Sensitive neuropathy: symptoms, causes and treatment

A wide variety of factors, from genetic inheritance to inflammatory diseases such as lupus, can cause nerve damage. These disorders are known as peripheral neuropathies and cause symptoms related to sensory pathways, movement, or the autonomic nervous system.

One of the most common types of peripheral neuropathy is tender, Which is characterized by the appearance of symptoms and signs related to the perception of sensations and occurs as a result of nerve damage.

In this article we will analyze the most common symptoms, causes and treatments of this disorder.

    What is peripheral neuropathy?

    Peripheral neuropathy is a category of diseases that affect the functioning of nerves. The specific consequences of these alterations vary according to the damaged nerves; it is common for them to cause sensory and motor deficits, As well as dysfunctions in the organs and glands of the endocrine system.

    Since the autonomic nervous system also contains nerve fibers, peripheral neuropathy is sometimes associated with disturbances in functions such as breathing, blood circulation, and body temperature regulation.

    Some of the most common causes of peripheral neuropathy they include systemic illnesses such as diabetes or lupus erythematosus, the consumption of certain antibiotics, chemotherapy and radiotherapy, trauma, vitamin deficiency and viral infections. It is sometimes transmitted by hereditary genetic mechanisms.

      Types of peripheral neuropathy

      We speak of “mononeuropathy” when the affectation is limited to a single nerve, while the term “polyneuropathy” is used to refer to cases where several nerves in the same area are damaged. In contrast, multifocal mononeuropathy is diagnosed when there is more than one independently injured nerve.

      The label “sensitive neuropathy” is reserved for nervous disorders they mainly affect the sensory system, Associate – especially with touch and proprioception. Either way, it is very common for different types of neuropathy to appear together in the same person.

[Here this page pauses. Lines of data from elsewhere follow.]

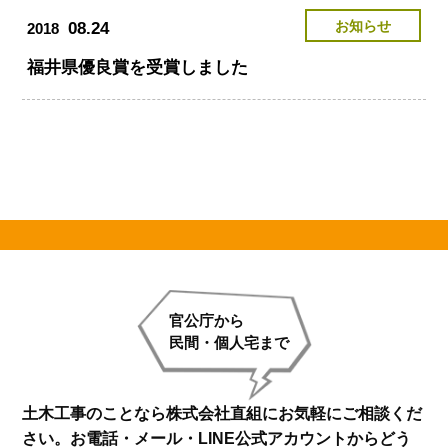
お知らせ
08.24
2018
福井県優良賞を受賞しました
官公庁から
民間・個人宅まで
土木工事のことなら株式会社直組にお気軽にご相談くだ
さい。
お電話・メール・LINE公式アカウントからどう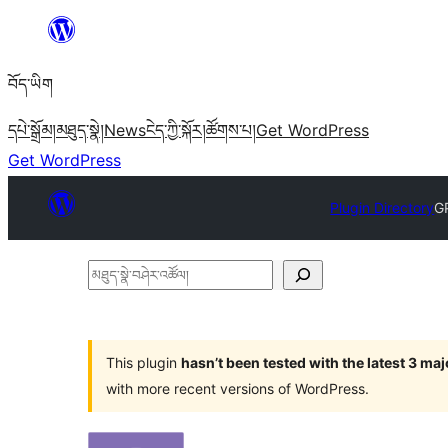
Skip
to
བོད་ཡིག
content
དཔེ་སྒྲོམ།
མཐུད་སྣེ།
News
ངེད་ཀྱི་སྐོར།
ཚོགས་པ།
Get WordPress
Get WordPress
Plugin Directory
G
མཐུད་
སྣེ་
བཤེར་
འཚོལ།
This plugin
hasn’t been tested with the latest 3 ma
with more recent versions of WordPress.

      The characteristic symptoms of sensory neuropathy consist in the development of functional deficits of the senses, as well as the appearance of sensations which should not be perceived or which have a greater intensity than expected. Symptoms of sensory neuropathy tend to present symmetrically in both hemispheres of the body.

      Among the deficient symptoms we find lack of sensitivity to tactile stimuli, Such as sensations of texture, vibration or pressure, as well as pain. In addition, there are often problems with perceiving changes in temperature and a decrease in the ability to sense intense heat or cold.

      It is very characteristic of sensory neuropathy the loss of perception of the position of the body, which is associated with deficits in balance, posture and coordination of movements, Especially when standing and walking. It is common for the symptoms to be more marked on the feet, which further impairs this type of function.

      On the other hand, significant pain sensations may appear as a result of stimuli that are objectively painless (hyperalgesia) or which should not cause harm at all (allodynia). Itching, tingling, burning, or throbbing pain is sometimes seen without an identifiable cause, and tremors may appear in the muscles.

      In a large number of cases, sensory neuropathy is accompanied by dysfunction of the motor nerve. When this happens, the most common is that sensory symptoms first appear in the lower extremities and then develop. motor-type signs, such as muscle weakness and changes in gait.

      Causes of this disorder

      The scientific community has identified a large number of possible causes of sensory neuropathy. Some of the most common are:

      • Inflammatory diseases such as lupus systemic erythematosus, multiple sclerosis, sarcoidosis, Guillain-Barré syndrome or leprosy.
      • Endocrine and metabolic diseases such as diabetes mellitus, hypothyroidism, amyloidosis or chronic renal failure.
      • Diseases of the bone marrow such as lymphoma.
      • Traumatic injuries to the nerves of the senses.
      • blows, In particular ischemia.
      • Genetic inheritance of diseases such as Charcot-Marie-Tooth and Friedreich ataxia.
      • Contact with toxic substances such as poisons and heavy metals.
      • Deficiency of vitamins A, B1, B12 and E or excess of vitamin B6 (pyridoxine).
      • Chronic inflammatory responses in nerve fibers.
      • Alterations in blood flow to the affected nerves.
      • Medication use like fluoroquinolones.
      • Chemotherapy and radiotherapy.

      Treatment and Medication

      Treatment of the symptoms of sensory neuropathy primarily focuses on identifying the underlying cause in order to correct the core alterations. When this is not possible, therapy aims to relieve specific symptoms.

      In this way pain relievers are generally used (Including medical cannabis), as well as antidepressants and anticonvulsants. Antidepressants include duloxetine and tricyclics such as nortriptyline and amitriptyline, while gabapentin, pregabalin, and sodium valproate are the most widely used antiepileptics.

      On the other hand, recent research suggests that transcutaneous electrical nerve stimulation therapy can be very effective in reducing pain symptoms, although results are only sustained as long as treatment is continued.

      In cases where neuropathy occurs as a result of complications in diabetes mellitusManaging blood sugar may be enough to correct the problems.